Rueda has marshaled the resources at his disposal with wisdom, but there is no definitive answer to the effects of time. Chile's style is dependent on throwing full-backs forward, and there were signs that potency remains in attack.
Chile nearly took the lead when left-back Jean Beausejour overlapped and pulled back for Charles Aranguiz to shoot just wide, and after Flores' goal, Chile went close to an equaliser when right-back Mauricio Isla put in a ball across the face of goal.
But how to defend the space left behind? The veterans no longer have the lung power to get up and back, and the buildup to Peru's second goal was symbolic.
A long ball was played into space behind Beausejour. In Chile's glory days of winning back-to-back Copa America titles, keeper Claudio Bravo would have come out of his area and dealt with the problem. He is gone, though, and replacement Gabriel Arias is a safe keeper, but he lacks the same ability as a footballer.
He charged out of his area without competence or conviction, Carrillo drew him and crossed from the right, and Yoshimar Yotun chested down to score with a neat left-foot finish from the edge of the penalty area.
Could the reigning champions react? At halftime, Rueda brought on Arturo Sagal -- a mixture of right winger and centre-forward -- which allowed Alexis Sanchez to drop deeper and set up play. Eduardo Vargas glanced a header against the post, then later latched on to a defensive error, raced away and earned a penalty shot, but he saw his attempt blocked by goalkeeper Pedro Gallese.
Struggling to find the sharpness of old, Sanchez also forced a superb save, with Gallese plunging to his right to keep out a shot that seemed destined to bring Chile back into the game.
Peru's keeper is a symbol of his side's unpredictable nature. A pitiful figure in the 5-0 drubbing against Brazil, he was immense when his side needed him most in the second half Wednesday, and he even managed to rub salt into the wound when the outcome was no longer in doubt.

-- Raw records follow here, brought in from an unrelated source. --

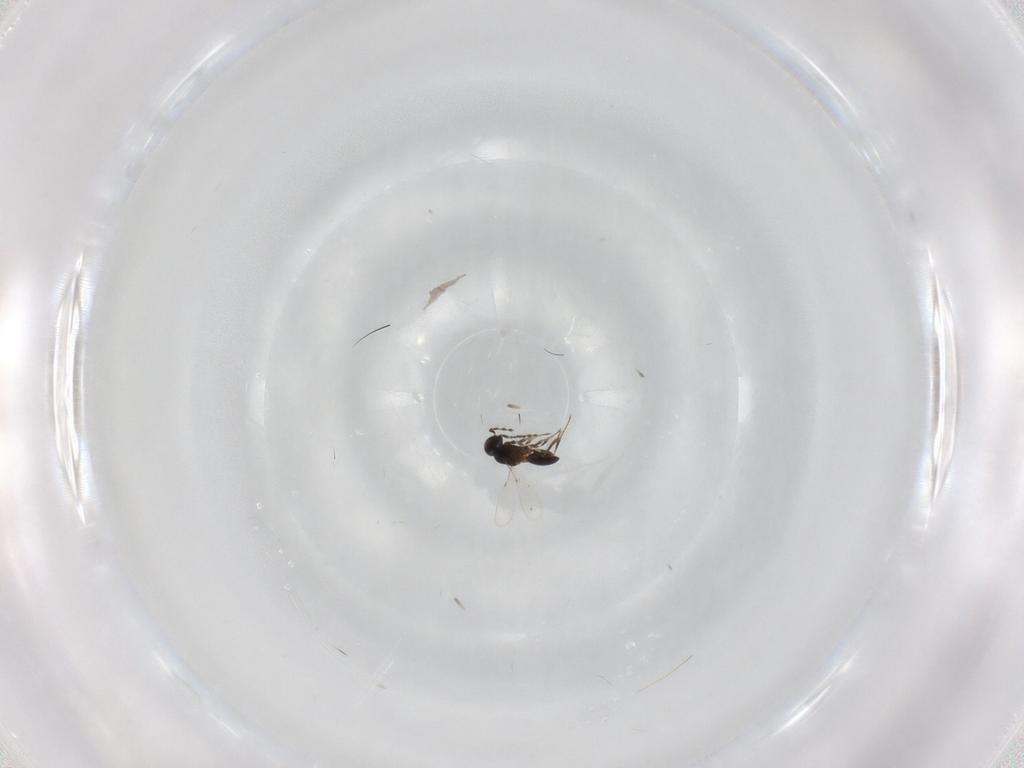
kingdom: Animalia
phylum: Arthropoda
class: Insecta
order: Hymenoptera
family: Platygastridae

Guerrero had scored a clever third when, with almost the last kick of the game, Chile had the chance of a consolation from the penalty spot. Vargas went for the Panenka, but Gallese reacted quickly to stand tall and make the save. Peru will surely need its keeper in similar form in Sunday's final against Brazil.
For Chile, meanwhile, an era surely ends. There can be no alternative to rebuilding the side, and the media and public must be prepared for a lean period while new players are blooded. The most glorious phase in team history will come to a close in Saturday's third-place playoff against Argentina, a melancholic repeat of the past two Copa finals, each of which ended with Chilean joy.